このようにして示される人間の認識の限界や、そうした認識に基づいて発展してきた科学を万能視することへの批判的な視座は、再現性のない一回限りの「ありありとした光景」として現実味をもつ証言が随所で挿入されることによって補完される。これらが生き生きと語られて描かれることを通して、近代科学が保証する現実では到底受け入れることのできないような出来事が、少しずつ、しかしラディカルに、読者にとっての現実を侵犯していく。

メタレベルでの「不可能な」証言

この物語において提示されている証言は、しかし、唐突かつ断片的な10の挿話にとどまらない。あまりにも壮大な物語が展開していくためにうっかり忘れそうになるが、そもそもこの物語は、孫と船に乗る琉花が「海のはなしをしよう」と切り出し、「私が体験した事、調べた事、聞いた事…私だけが知っている…海の物語を……」と語るところから始まっている。10の証言は、琉花が調べたり聞いたりしたものであり、そしてそれらを包摂するが物語全体もまた、彼女が自身の過去の体験を回想した証言という体裁をとっているのだ。
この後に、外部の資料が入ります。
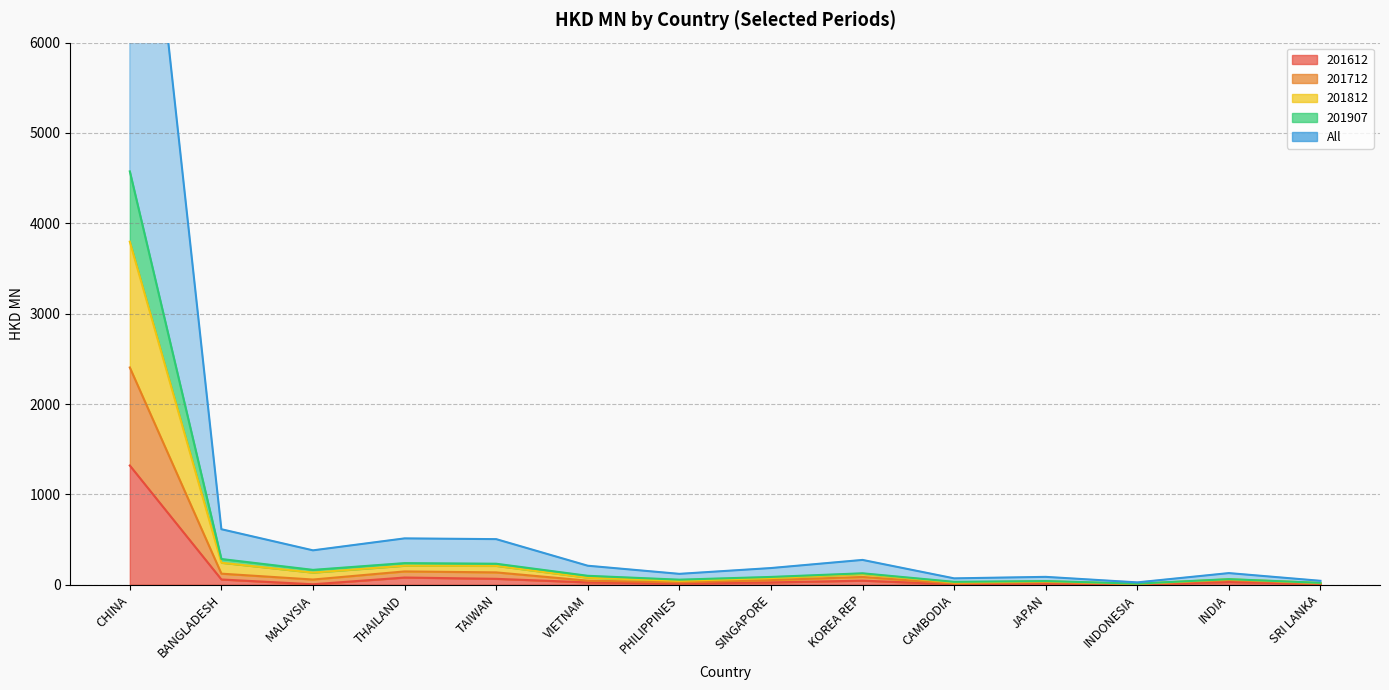

True or false: 201712 and 201907 intersect in this chart.

False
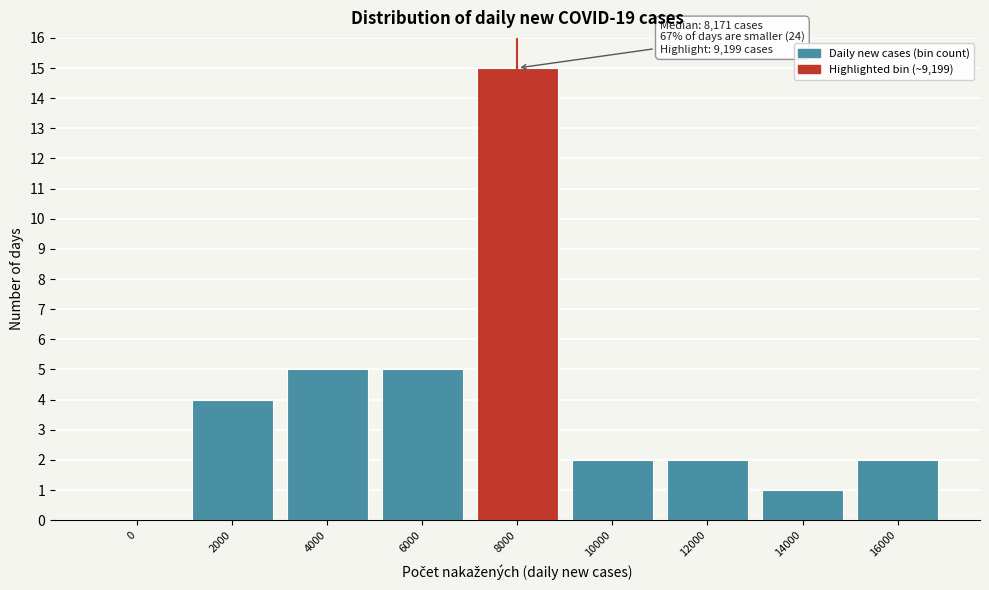

Reading left to right, what are all the values shown in this chart?

0=0	2000=4	4000=5	6000=5	8000=15	10000=2	12000=2	14000=1	16000=2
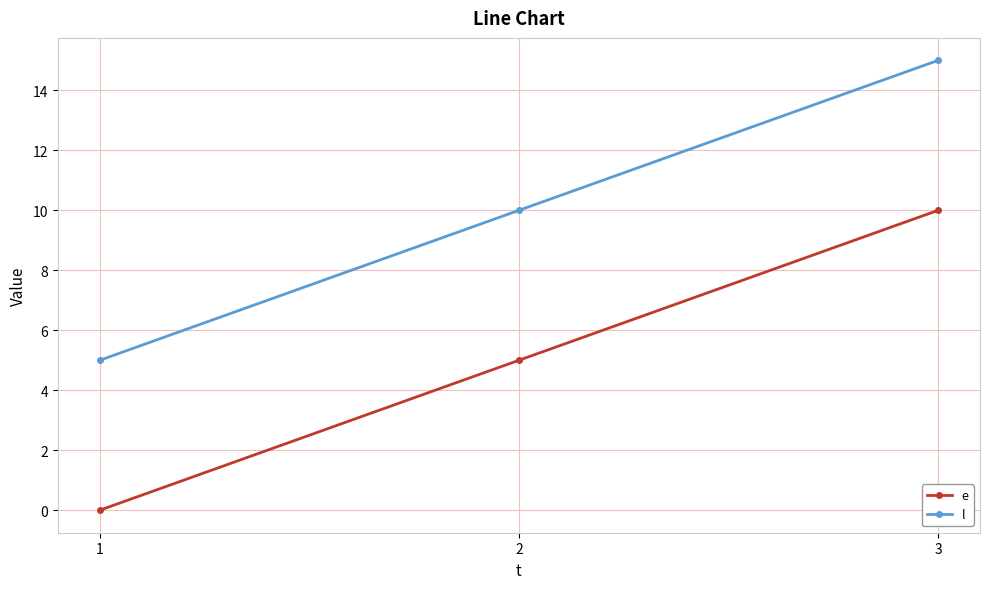

Is it true that l equals 3 at 2?

False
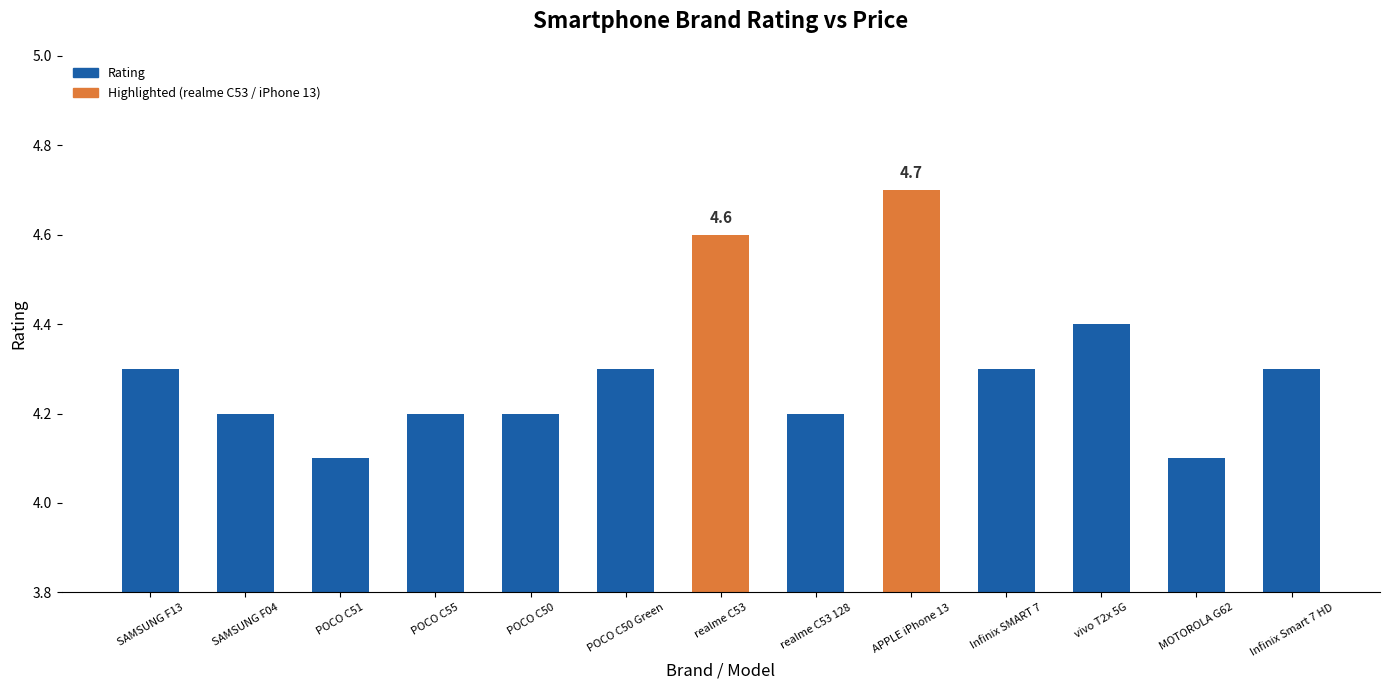

What is the approximate value at Infinix Smart 7 HD?

4.3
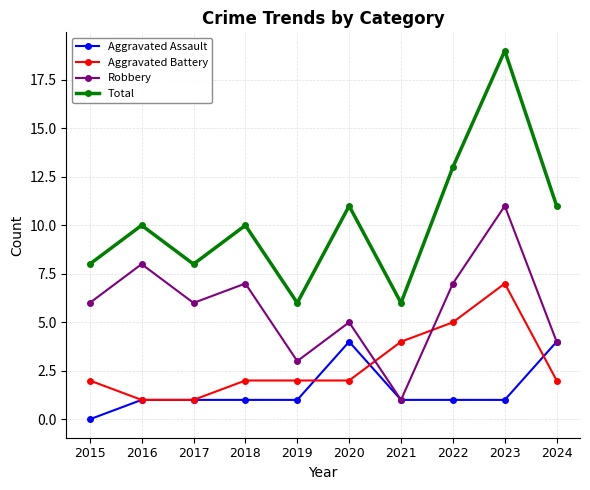

Rank the series at 2020 from highest to lowest value.

Total, Robbery, Aggravated Assault, Aggravated Battery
このことは、作者である五十嵐が、証言という技法をこの物語を補完する装飾的なものにとどめおくのではなく、まさにこの物語自体を運ぶ船として、意識的に用いていたことの証左ではないだろうか。

【五十嵐大介『海獣の子供』第1巻、2008年、小学館pp.4-5。物語は、船上で、大人になった琉花が孫に自らの体験談を調べたことを語り始める場面から始まる。】

一方でこのようなスタートを切っておきながら、物語は次第に、一登場人物としての琉花が知りえないような、他の登場人物たち同士の会話や彼らの過去の回想にも踏み込んで展開されていく。物語はいわば全知の語り手を必要としており、琉花個人の回想や認識の範囲を超えていくのだ。

この意味で、10の証言を包摂するメタレベルの「証言」として提示される本作品は、挿入された個々の証言とは明らかに異なる位相において展開されている。琉花という一個人の認識を入口としながらも、物語が展開していくにつれて、気づけば身体や時間の制約を課された一人の人間には認識不可能な領野が開けていくのだ。

こうして『海獣の子供』は、その語り/描きの技法においても人間を超えている。したがってここにおける証言は、誕生祭という〈人間の休止〉を伝えるためのこれ以上にない技法であると同時に、このメッセージそのものでもある、とはいえないだろうか。